Impact on guards, inmates and prison resources. There is no dispute that continued, or renewed, violence posed a significant risk to the safety of inmates and staff. Walker made no showing otherwise. Nor did he show that eliminating, or changing, the critical workers’ policy would have no harmful impact.
Reasonable alternatives. Walker suggests that the prison could have used a screening process to identify those African-American inmates who were gang members or associates instead of excluding all African-American inmates from critical job assignments. Perhaps so. However, it is not self-evident that any such screening process would have worked, or would have worked effectively enough, quickly enough, to have done Walker any good.
In sum, the administrators’ response was not unreasonable. It was a temporary fix that I believe was within the discretion of prison officials to impose given the nature of the incidents that precipitated the emergency situations, and the need to maintain critical operations at the facility. The critical work list was terminated once the facility had been searched, an investigation had been conducted, and order appeared to have been restored.
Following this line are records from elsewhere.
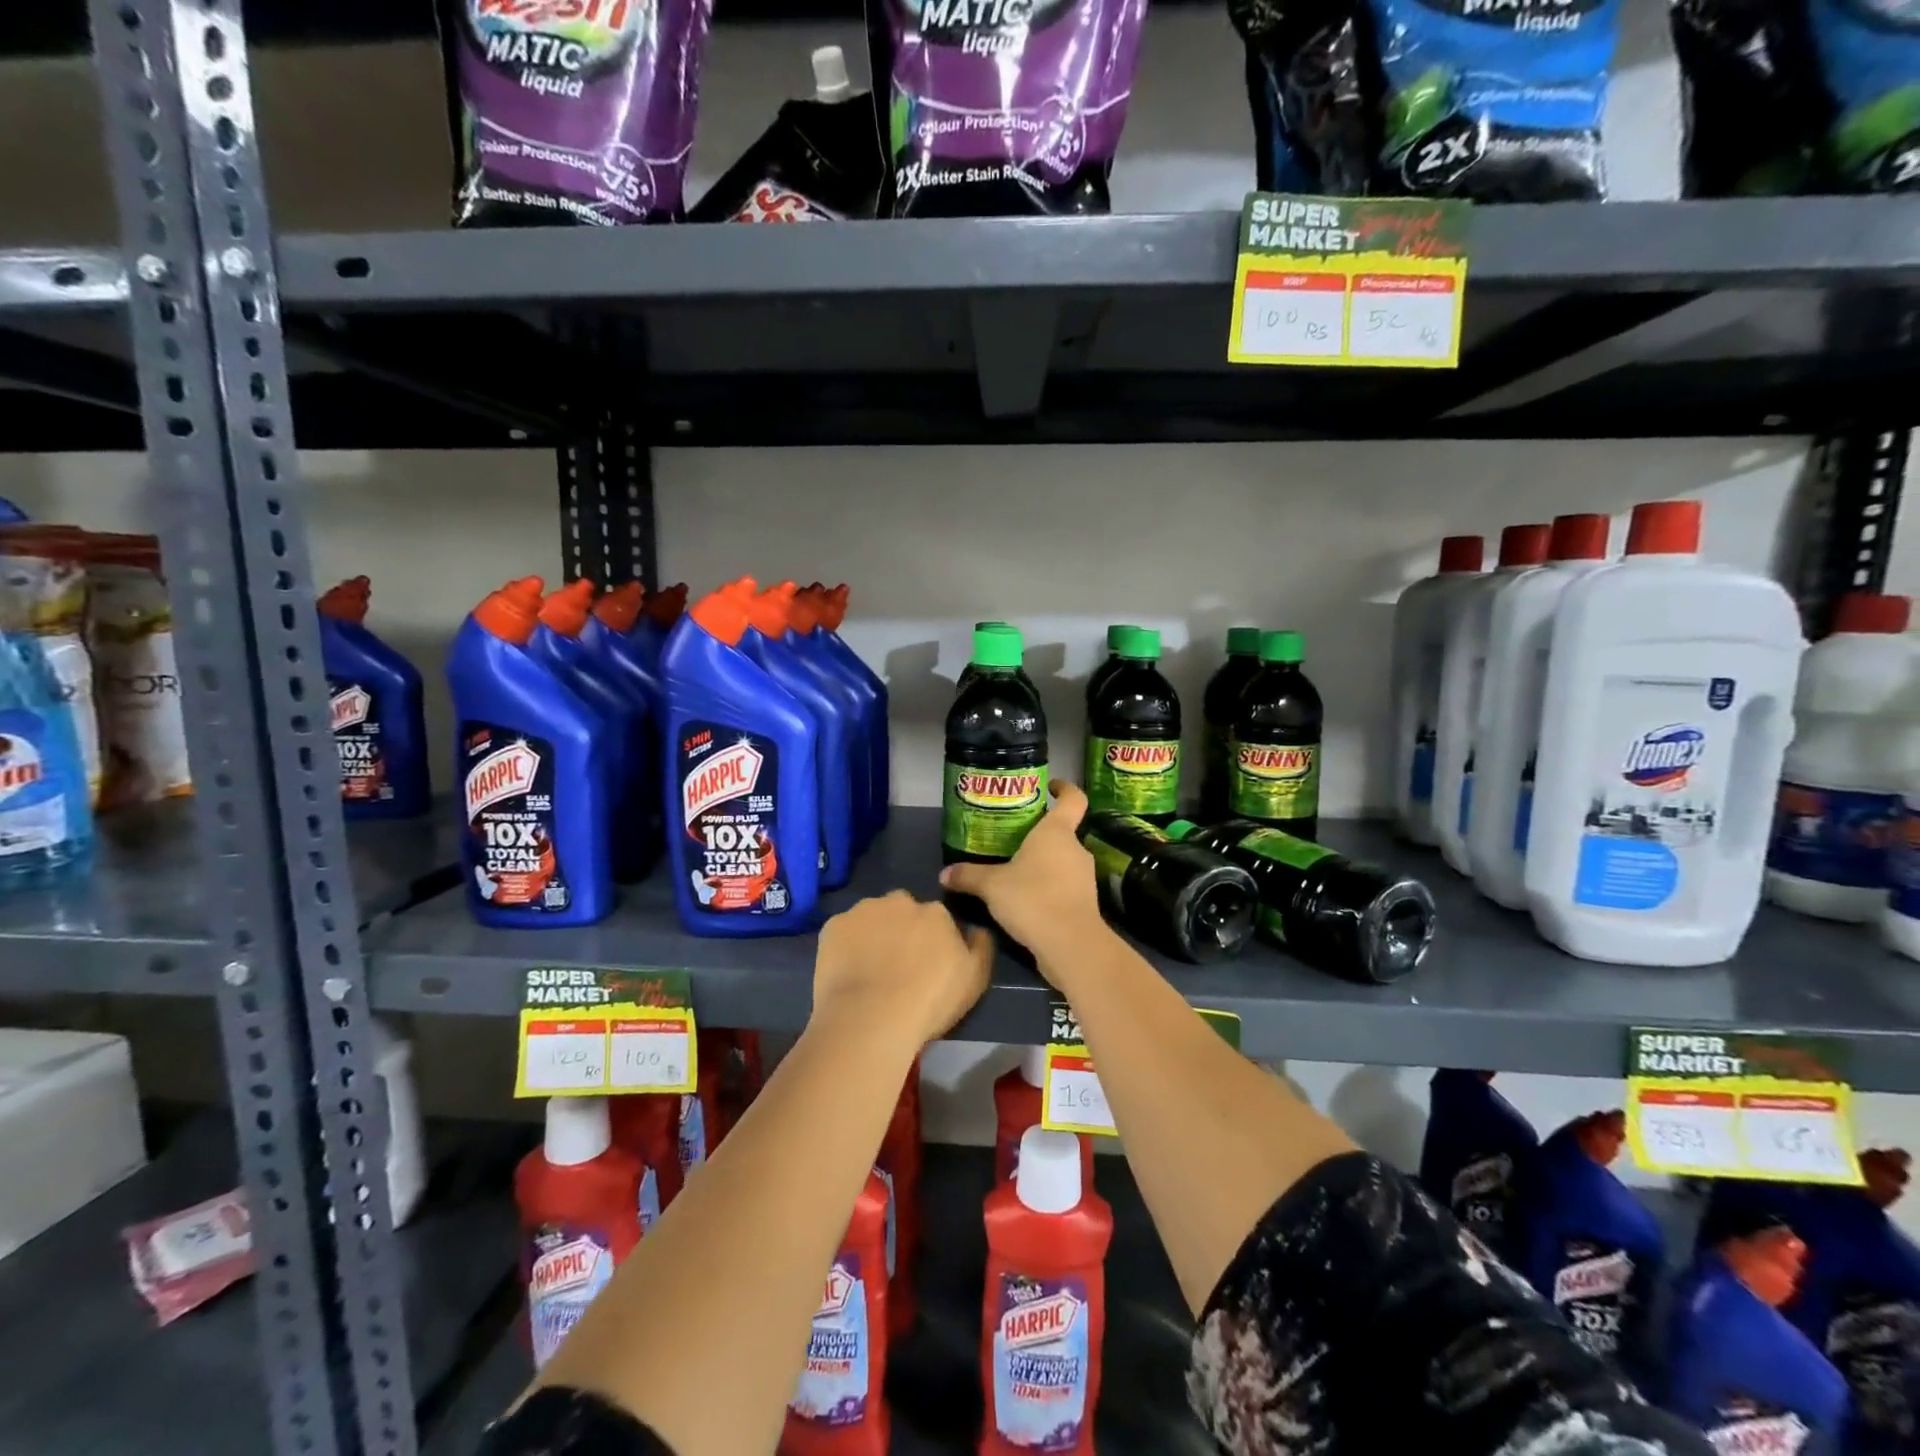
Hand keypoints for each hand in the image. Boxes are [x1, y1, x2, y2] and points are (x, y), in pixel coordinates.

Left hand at [812, 891, 993, 1050]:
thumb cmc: (929, 1001)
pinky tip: (847, 971)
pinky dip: (846, 945)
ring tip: (869, 970)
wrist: (871, 1018)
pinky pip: (844, 931)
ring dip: (873, 934)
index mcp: (935, 912)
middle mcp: (899, 901)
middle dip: (901, 929)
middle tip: (897, 965)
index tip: (925, 964)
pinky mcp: (833, 925)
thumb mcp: (975, 979)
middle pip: (902, 911)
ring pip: (871, 917)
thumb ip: (980, 946)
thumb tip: (976, 929)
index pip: (936, 918)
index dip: (931, 941)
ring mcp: (863, 910)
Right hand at [938, 781, 1107, 969]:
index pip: (1072, 799)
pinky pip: (1064, 886)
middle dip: (1040, 834)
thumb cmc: (1032, 899)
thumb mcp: (992, 886)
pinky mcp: (1085, 903)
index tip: (1050, 786)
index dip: (1064, 788)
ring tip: (1016, 871)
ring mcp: (1084, 877)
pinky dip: (1049, 888)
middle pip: (1063, 832)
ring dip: (1044, 864)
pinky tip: (1027, 900)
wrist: (1070, 945)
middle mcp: (1076, 849)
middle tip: (1014, 838)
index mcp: (1057, 832)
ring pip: (1063, 861)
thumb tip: (944, 874)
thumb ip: (969, 876)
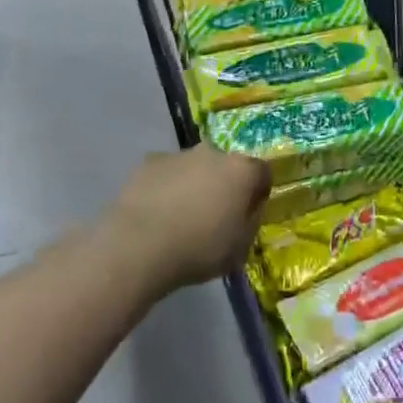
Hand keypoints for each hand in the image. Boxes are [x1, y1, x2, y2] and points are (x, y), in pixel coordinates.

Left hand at [108, 145, 271, 292]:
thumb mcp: (240, 248)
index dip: (259, 191)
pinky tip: (156, 212)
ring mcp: (179, 154)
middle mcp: (213, 153)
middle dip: (224, 185)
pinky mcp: (149, 162)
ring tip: (180, 216)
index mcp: (241, 171)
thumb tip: (249, 209)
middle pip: (226, 165)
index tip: (249, 212)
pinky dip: (166, 186)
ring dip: (194, 184)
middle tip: (214, 215)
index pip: (263, 172)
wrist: (139, 245)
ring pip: (195, 167)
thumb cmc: (199, 249)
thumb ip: (251, 222)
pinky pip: (166, 172)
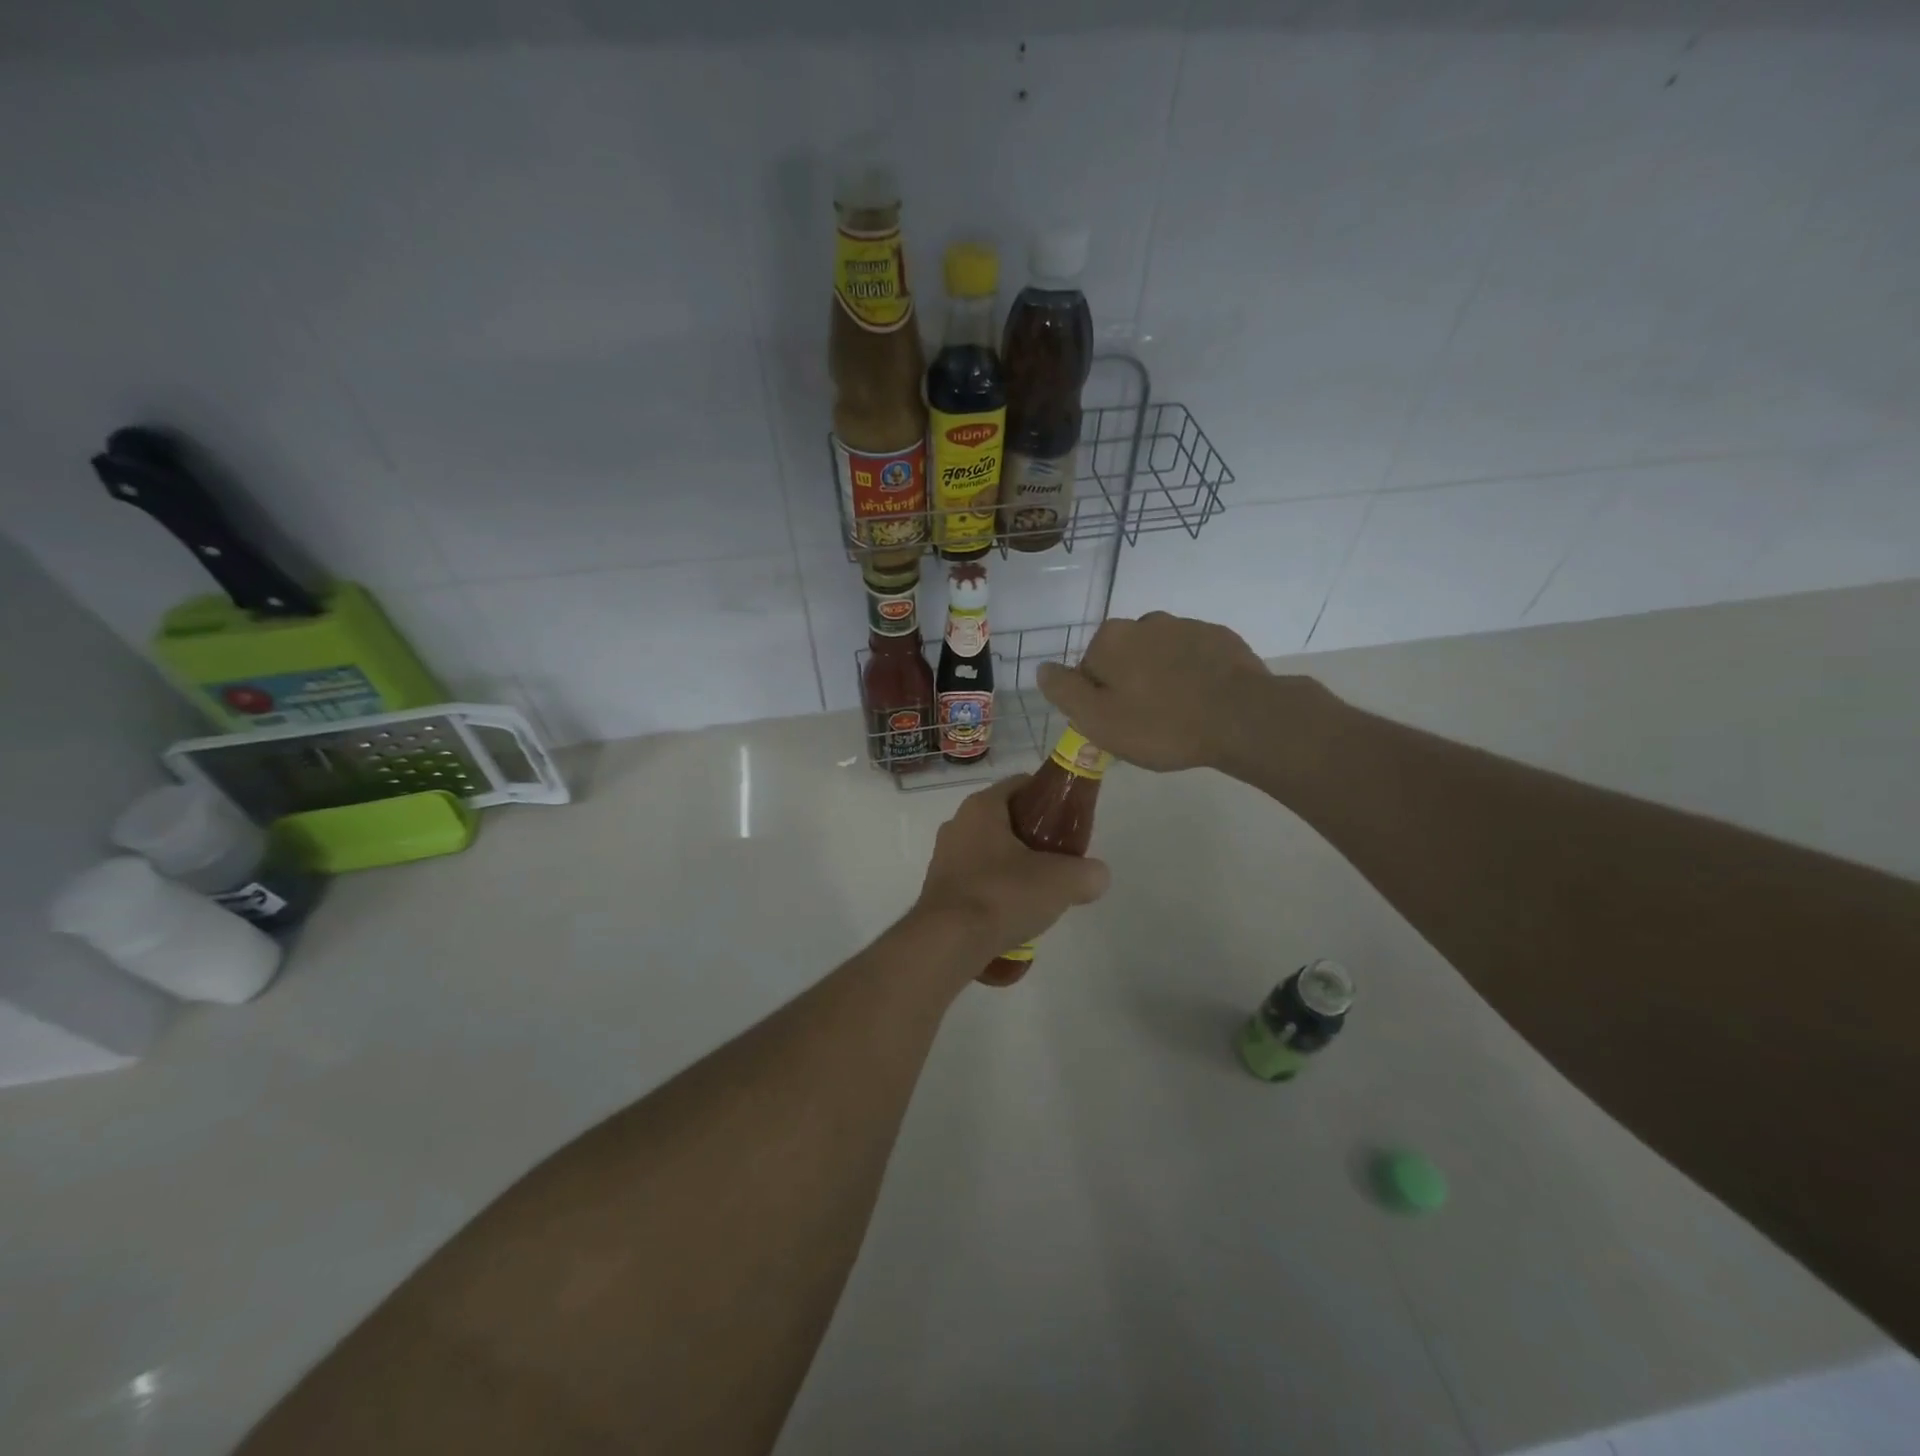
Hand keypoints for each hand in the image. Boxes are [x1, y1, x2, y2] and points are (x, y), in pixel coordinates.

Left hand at [912, 776, 1110, 962]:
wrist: (948, 943)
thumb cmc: (1003, 895)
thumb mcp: (1062, 881)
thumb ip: (1087, 873)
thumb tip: (1097, 876)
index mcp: (981, 807)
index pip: (1021, 784)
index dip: (1049, 798)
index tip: (1069, 821)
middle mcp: (957, 824)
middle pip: (1006, 820)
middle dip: (1034, 837)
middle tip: (1059, 860)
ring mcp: (944, 858)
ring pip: (990, 852)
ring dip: (1014, 867)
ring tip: (1039, 893)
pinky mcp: (939, 890)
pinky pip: (976, 880)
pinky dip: (996, 891)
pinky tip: (1013, 914)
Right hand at [1035, 612, 1276, 772]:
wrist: (1242, 718)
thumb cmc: (1160, 724)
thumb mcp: (1097, 720)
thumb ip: (1063, 691)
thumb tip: (1043, 668)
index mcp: (1111, 639)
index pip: (1088, 669)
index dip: (1097, 699)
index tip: (1116, 724)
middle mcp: (1145, 621)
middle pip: (1124, 658)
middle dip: (1129, 684)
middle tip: (1146, 724)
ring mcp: (1187, 626)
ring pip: (1159, 656)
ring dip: (1161, 678)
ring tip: (1178, 715)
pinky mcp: (1221, 638)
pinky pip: (1193, 658)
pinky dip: (1192, 675)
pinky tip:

Beyond this, we are not “to second guess the details of prison management.” Bradley v. Hall, 64 F.3d 1276, 1280 (9th Cir.1995). Accordingly, I conclude that the critical workers’ lists, although race-based, were reasonably related to the government’s legitimate interest in prison safety. I would therefore affirm on Walker’s equal protection claim.
. Turner instructs courts to consider (1) whether there is a "valid, rational connection
. Walker was only off work for thirteen days after the May 5 incident, which investigation revealed had been instigated by East Coast Crips, and for three days after the June 18 incident. By June 23, thirty-six East Coast Crips members had been identified and transferred.
Concurrence Opinion
concurring..
I concur in Judge Kozinski’s opinion, with one exception. I do not join in part 2 of the Discussion.
Although I find that part of the Discussion very informative, in my opinion we should not decide qualified immunity issues in the first instance, but should leave them for the district court. See Harlow v. Fitzgerald, 457 U.S. 800, 819-20, 102 S.Ct. 2727, 2739, 73 L.Ed.2d 396 (1982); Price v. Hawaii, 939 F.2d 702, 707 (9th Cir.1991). I realize that we have, on occasion, succumbed to the temptation to swoop down from our coign of vantage and pluck qualified immunity issues from the district court battlefield, but in the long run I think we are better advised to resist that temptation. I, for one, do not think we should attempt to predict the nature or result of further proceedings in the district court, once it actually begins to vet the qualified immunity issues raised here.
Thus, I respectfully concur, but with the exception just noted.